The Way of War is a 2009 American film directed by John Carter and starring Cuba Gooding Jr., John Terry, Lance Reddick, J. K. Simmons, Clarence Williams III, and Jaclyn DeSantis. The screenplay was written by John Carter and Scott Schafe. Filming took place largely in Baton Rouge, Louisiana.

== Plot ==
Special Activities Division Paramilitary operative David Wolfe (Cuba Gooding Jr.) stumbles upon an international conspiracy connecting presidential cabinet members to a Middle Eastern terrorist plot.
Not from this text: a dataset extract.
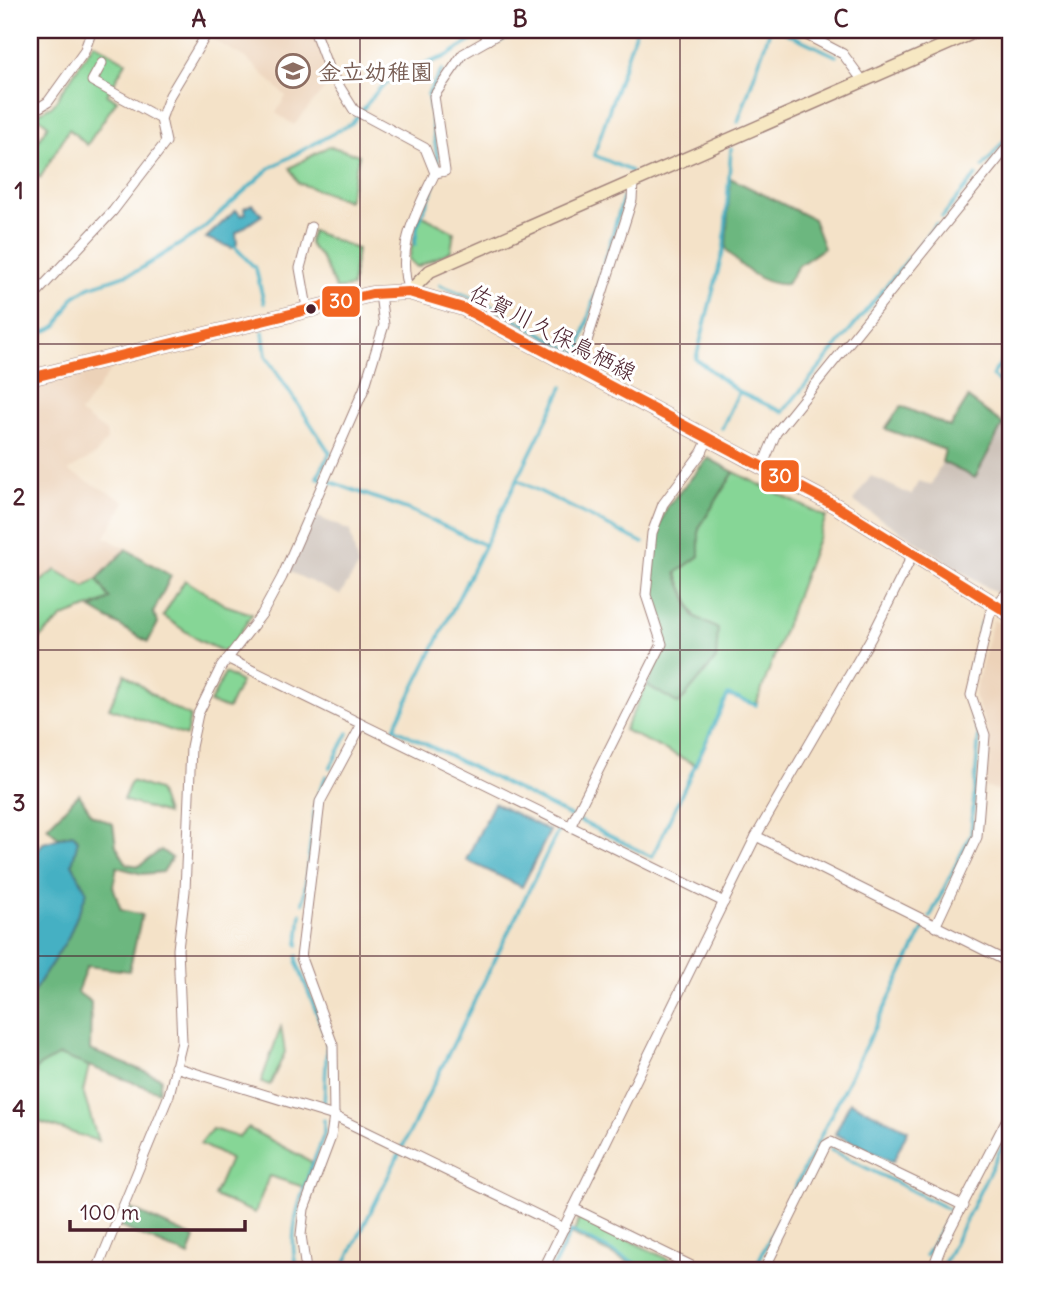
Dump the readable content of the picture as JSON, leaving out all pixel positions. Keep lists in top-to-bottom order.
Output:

Wanting to expose the truth, Wolfe defies orders to remain off the field, and returns to the US as an army of one fighting for American security and integrity.

==Cast==
- Cuba Gooding Jr. as David Wolfe
- J. K. Simmons as Sergeant Mitchell
- Clarence Williams III as Mac
- Vernel Bagneris as Samir
- Lance Reddick as The Black Man
- John Terry as the Secretary of Defense
- Jaclyn DeSantis as Sophia Wolfe, David's wife

== Reception ==
The film received mostly negative reviews when it was released direct-to-DVD in 2008. "The story is unevenly pieced together through cheap flashbacks, leaving the audience in the dark for nearly two-thirds of the film until, finally, things start to come together, sort of. But by then, sadly, it's too little, too late. The mystery is lost in a sea of weary ideas and well-worn plot devices," said one reviewer for IGN.